Much has been written in recent years about the influence the quality indoor air has on the wellbeing of building occupants. Scientific studies and reports have evidenced that the air in some buildings is so polluted that levels have exceeded that of outside air in our large, heavily populated towns and cities.

Considering we probably spend up to 90% of our time inside buildings the impact on our health and wellbeing cannot be underestimated. We know that poor air quality has a negative impact on our ability to concentrate, when it is hot and stuffy it is very difficult to remain alert and focused on the tasks at hand. In the days before automated ventilation one can recollect school teachers opening windows with long poles to recover the attention levels of their class. This same loss of attention has a huge negative impact on the productivity in business today when air quality is poor.

The way our buildings are used and populated can also have a significant impact on the occupants well being and in turn their productivity. With each person breathing out between 10 to 75 l/h of carbon dioxide (CO2) and around 175 g/h of water vapour we have all felt the very rapid impact on air quality and concentration levels when being in a densely occupied meeting room where ventilation systems struggle to cope.

Noise levels, poor lighting, large variances in temperature and humidity all contribute to the general discomfort and in turn disrupt the wellbeing of building occupants. In addition, odours from the chemicals and gasses emitted from volatile organic compounds (VOCs) further disrupt.

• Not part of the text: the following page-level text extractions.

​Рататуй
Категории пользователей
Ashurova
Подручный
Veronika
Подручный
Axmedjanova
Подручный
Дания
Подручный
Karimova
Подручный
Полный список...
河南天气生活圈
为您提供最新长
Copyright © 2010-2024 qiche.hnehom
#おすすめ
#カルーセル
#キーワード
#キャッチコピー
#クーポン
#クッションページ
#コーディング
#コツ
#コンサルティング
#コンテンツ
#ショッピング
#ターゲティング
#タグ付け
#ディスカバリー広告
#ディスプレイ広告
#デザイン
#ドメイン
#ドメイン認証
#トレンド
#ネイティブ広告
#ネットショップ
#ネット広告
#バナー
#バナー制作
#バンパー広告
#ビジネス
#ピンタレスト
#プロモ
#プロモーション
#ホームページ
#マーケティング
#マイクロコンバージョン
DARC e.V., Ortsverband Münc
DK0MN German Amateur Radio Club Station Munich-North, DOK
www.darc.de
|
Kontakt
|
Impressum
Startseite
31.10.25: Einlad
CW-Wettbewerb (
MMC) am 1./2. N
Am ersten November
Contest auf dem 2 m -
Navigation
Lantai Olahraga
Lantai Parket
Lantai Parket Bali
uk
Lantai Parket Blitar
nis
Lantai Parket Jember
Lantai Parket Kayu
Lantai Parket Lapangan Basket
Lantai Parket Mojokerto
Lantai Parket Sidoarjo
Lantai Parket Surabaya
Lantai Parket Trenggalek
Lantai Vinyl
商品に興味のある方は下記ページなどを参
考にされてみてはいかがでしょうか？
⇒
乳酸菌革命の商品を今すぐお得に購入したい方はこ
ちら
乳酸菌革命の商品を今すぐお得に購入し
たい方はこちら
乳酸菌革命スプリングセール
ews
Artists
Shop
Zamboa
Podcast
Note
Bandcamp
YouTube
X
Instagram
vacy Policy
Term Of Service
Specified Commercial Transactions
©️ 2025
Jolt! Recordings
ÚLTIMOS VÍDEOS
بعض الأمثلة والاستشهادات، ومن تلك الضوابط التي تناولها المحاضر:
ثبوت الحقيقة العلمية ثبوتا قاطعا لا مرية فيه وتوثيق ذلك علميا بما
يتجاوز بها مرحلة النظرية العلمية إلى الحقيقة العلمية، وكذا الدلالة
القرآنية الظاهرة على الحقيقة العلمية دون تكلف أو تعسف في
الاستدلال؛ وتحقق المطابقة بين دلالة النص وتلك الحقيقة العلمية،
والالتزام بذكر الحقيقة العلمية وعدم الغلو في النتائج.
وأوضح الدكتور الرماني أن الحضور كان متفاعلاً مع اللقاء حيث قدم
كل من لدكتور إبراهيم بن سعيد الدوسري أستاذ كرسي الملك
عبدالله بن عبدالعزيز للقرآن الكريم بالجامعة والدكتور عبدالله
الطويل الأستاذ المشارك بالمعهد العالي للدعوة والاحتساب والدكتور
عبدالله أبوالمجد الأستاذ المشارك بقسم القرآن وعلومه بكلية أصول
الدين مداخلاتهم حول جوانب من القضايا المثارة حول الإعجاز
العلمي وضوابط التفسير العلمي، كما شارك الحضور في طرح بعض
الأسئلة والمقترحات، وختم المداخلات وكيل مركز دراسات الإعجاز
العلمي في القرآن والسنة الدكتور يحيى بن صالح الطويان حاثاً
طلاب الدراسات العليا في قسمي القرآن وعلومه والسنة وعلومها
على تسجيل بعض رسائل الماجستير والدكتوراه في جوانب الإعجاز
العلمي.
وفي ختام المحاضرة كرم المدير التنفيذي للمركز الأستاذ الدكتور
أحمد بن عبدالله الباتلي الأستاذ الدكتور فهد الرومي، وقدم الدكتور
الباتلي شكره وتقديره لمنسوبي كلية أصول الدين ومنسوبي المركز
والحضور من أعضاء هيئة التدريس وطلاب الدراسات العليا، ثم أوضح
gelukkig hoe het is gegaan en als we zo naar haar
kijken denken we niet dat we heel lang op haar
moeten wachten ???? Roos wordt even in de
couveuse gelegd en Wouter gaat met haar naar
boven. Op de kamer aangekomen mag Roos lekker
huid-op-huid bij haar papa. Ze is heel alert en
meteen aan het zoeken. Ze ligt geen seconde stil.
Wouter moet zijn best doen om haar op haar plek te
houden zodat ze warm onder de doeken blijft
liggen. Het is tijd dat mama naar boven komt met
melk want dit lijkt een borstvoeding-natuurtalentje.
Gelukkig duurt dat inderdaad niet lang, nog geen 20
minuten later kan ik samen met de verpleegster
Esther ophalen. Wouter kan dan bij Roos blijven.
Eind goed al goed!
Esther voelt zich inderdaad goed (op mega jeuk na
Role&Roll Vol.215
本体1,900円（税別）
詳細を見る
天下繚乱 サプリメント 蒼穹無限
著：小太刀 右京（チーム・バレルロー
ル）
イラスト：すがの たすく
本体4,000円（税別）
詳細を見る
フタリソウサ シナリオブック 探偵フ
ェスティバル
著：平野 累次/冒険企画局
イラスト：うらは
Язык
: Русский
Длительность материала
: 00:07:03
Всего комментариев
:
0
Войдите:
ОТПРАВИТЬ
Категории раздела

Today however this is largely understood, indeed the impact of a poor environmental conditions contributing to at least one sick day per occupant and the associated knock on business productivity has prompted many companies to take note and make improvements to their building plant and building management systems whilst implementing intelligent monitoring and analytics such as Schneider Electrics Building Advisor offer to constantly monitor, alert and report on conditions and variances.

Whilst the impact on employee health and wellbeing is known, there is less appreciation of the impact on employee engagement and attitude to work that our environments have on staff. A Gensler survey reported that 90% of employees admitted that their attitude about work is adversely affected by the quality of their workplace environment.

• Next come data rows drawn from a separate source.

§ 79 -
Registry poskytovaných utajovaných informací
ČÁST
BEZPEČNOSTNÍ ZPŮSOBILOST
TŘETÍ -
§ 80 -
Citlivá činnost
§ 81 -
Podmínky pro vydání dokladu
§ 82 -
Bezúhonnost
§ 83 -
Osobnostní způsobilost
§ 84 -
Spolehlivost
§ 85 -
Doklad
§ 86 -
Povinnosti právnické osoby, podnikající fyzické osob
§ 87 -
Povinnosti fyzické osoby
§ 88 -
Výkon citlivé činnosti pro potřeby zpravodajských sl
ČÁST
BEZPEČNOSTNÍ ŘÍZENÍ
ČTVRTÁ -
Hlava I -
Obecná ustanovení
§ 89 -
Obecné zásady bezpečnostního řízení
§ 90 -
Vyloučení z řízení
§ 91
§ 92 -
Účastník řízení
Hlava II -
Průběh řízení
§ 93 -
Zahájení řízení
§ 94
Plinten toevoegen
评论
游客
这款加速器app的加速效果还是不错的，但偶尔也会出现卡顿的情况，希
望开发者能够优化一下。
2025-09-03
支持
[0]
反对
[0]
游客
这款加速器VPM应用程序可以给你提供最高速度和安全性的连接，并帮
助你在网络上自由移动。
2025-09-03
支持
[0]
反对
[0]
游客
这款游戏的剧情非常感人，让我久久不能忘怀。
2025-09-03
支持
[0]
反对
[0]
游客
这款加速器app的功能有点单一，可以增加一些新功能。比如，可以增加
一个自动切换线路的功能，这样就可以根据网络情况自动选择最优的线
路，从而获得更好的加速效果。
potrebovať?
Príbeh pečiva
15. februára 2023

All businesses are finding that attracting and retaining top talent is a real issue in the market today, regardless of industry sector. A colleague told of his daughter, having completed university with a good degree turned down her first four job offers due to the potential place of work not being to her liking – her decision criteria put workplace ahead of pay and benefits, a point confirmed in studies that suggest a staggering 79% of millennials put office conditions ahead of pay when considering a career move.

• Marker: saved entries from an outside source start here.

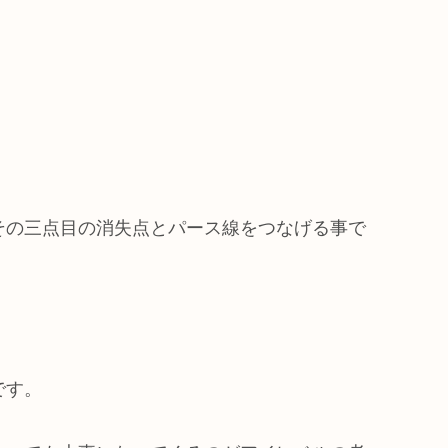
その三点目の消失点とパース線をつなげる事で
です。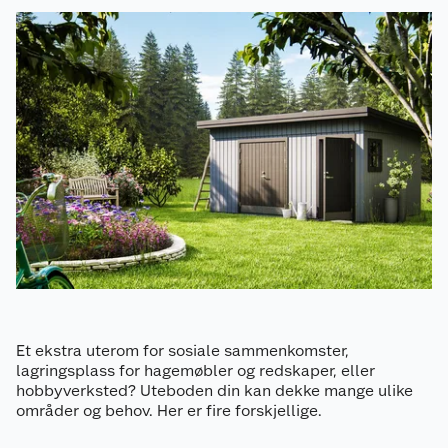
Et ekstra uterom for sosiale sammenkomster,
lagringsplass for hagemøbler og redskaper, eller
hobbyverksted? Uteboden din kan dekke mange ulike
områder og behov. Her er fire forskjellige.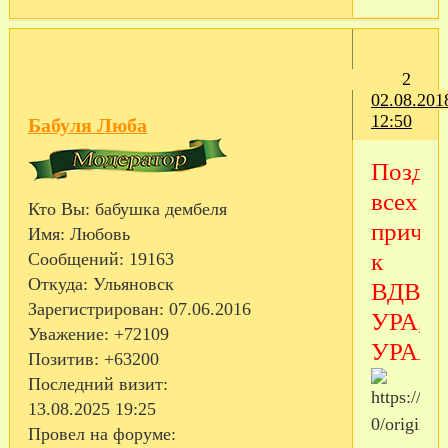
2
02.08.201
12:50
Бабуля Люба
Поздр
всех
Кто Вы:
бабушка дембеля
причас
Имя:
Любовь
к
Сообщений:
19163
Откуда:
Ульяновск
ВДВ!!!
Зарегистрирован
: 07.06.2016
УРА,У
Уважение:
+72109
УРАА
Позитив:
+63200
Последний визит:
13.08.2025 19:25
Провел на форуме: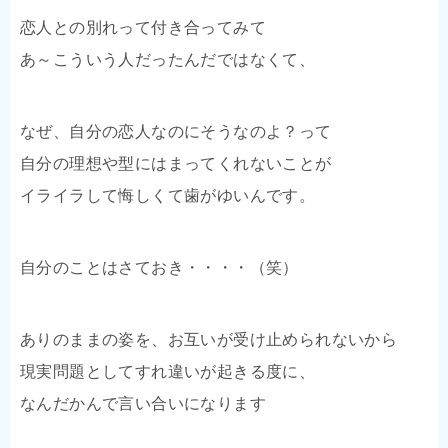
恋人との別れって付き合ってみて
あ～こういう人だったんだではなくて、
なぜ、自分の恋人なのにそうなのよ？って
自分の理想や型にはまってくれないことが
イライラして悔しくて歯がゆいんです。
自分のことはさておき・・・・（笑）
ありのままの姿を、お互いが受け止められないから
現実問題としてすれ違いが起きる度に、
なんだかんで言い合いになります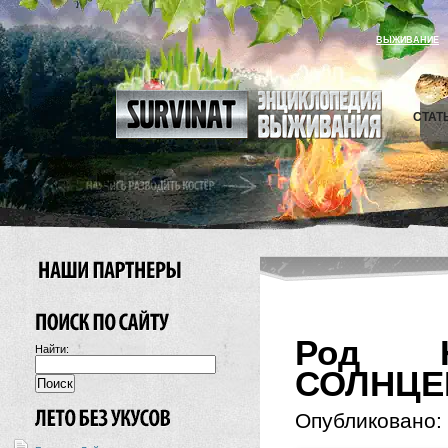
ВЫЖИВАНИЕ
СТАТ
Род H
Найти:
СОЛНЦЕ
Опубликовано: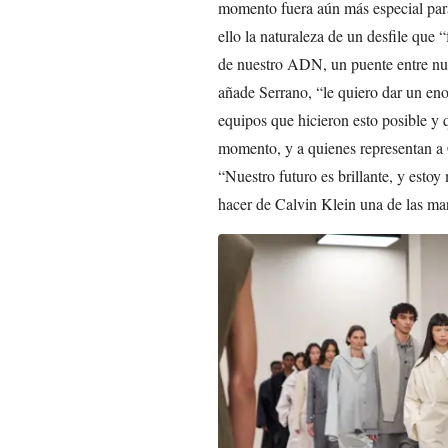
momento fuera aún más especial para
ello la naturaleza de un desfile que
de nuestro ADN, un puente entre nues
añade Serrano, “le quiero dar un en
equipos que hicieron esto posible y 
momento, y a quienes representan a 
“Nuestro futuro es brillante, y esto
hacer de Calvin Klein una de las ma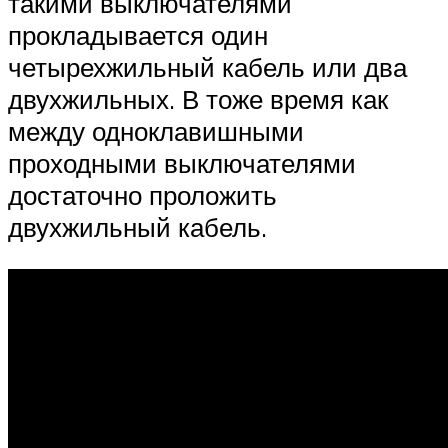
такими выключателями
прокладывается один
четырехжильный кабель или два
двухжильных. В тоже время как
между одноклавишными
проходными выключателями
достаточно проложить
двухжильный кабель.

In the USA a major software business is re-developing its entire campus in order to appeal to the top university leavers of the future, they believe this is essential to secure their long-term future. It is certain that the younger generations are driving significant changes in work-life expectations with remote working, personalization of their space and simpler collaboration with task-based activities.

But to those responsible for the operation and running of a building these are just some of the issues faced, they also have the concern of the operating costs and servicing of the building.

Whilst we have discussed poor environmental conditions, even the very best class A office space can suffer from a different issue…poor space utilization. This may be a result of poor initial design, the change of use or simple over capacity. Occupiers traditionally struggle to effectively allocate space preferring to play safe and allot a workstation for every employee registered to a particular office. In reality this results in huge over capacity with anything from 15-50% of space underutilized. With London being one of the most expensive real estate regions in the world, third only to Hong Kong and New York one can see how costly underutilized space can be to a business.

Using the Schneider Electric Workplace Advisor those responsible for the business real estate can monitor in real time the actual usage of the building space and also the conditions that effect occupant comfort and wellbeing such as temperature, humidity, light levels, noise and smells. With the meaningful insight provided they can make informed decisions as far reaching as space divisions, layout even sub-letting spaces through to servicing changes and business operations.

Indeed, servicing is another are where cost savings may be achieved, simply by servicing only those areas occupied can deliver savings in operating costs in terms of cleaning and reduction in utility spend.

A rule of thumb suggests that for every £3 spent on utility costs, on average the business will spend £30 on its real estate. It will also spend £300 on its staffing costs so without question the greatest benefit to a business will come from its most significant asset, the staff. Utilizing latest technology to improve not only the environmental conditions but also the employee experience has to be a win win situation for any organization.

Imagine a time when no employee need waste hours looking for a desk, a meeting room, a piece of equipment or even a colleague. When the space optimization is reliable and constant, when maintenance and servicing activity is scheduled to be minimally disruptive and employee attraction and retention is on plan…. That time is now with EcoStruxure Workplace advisor from Schneider Electric.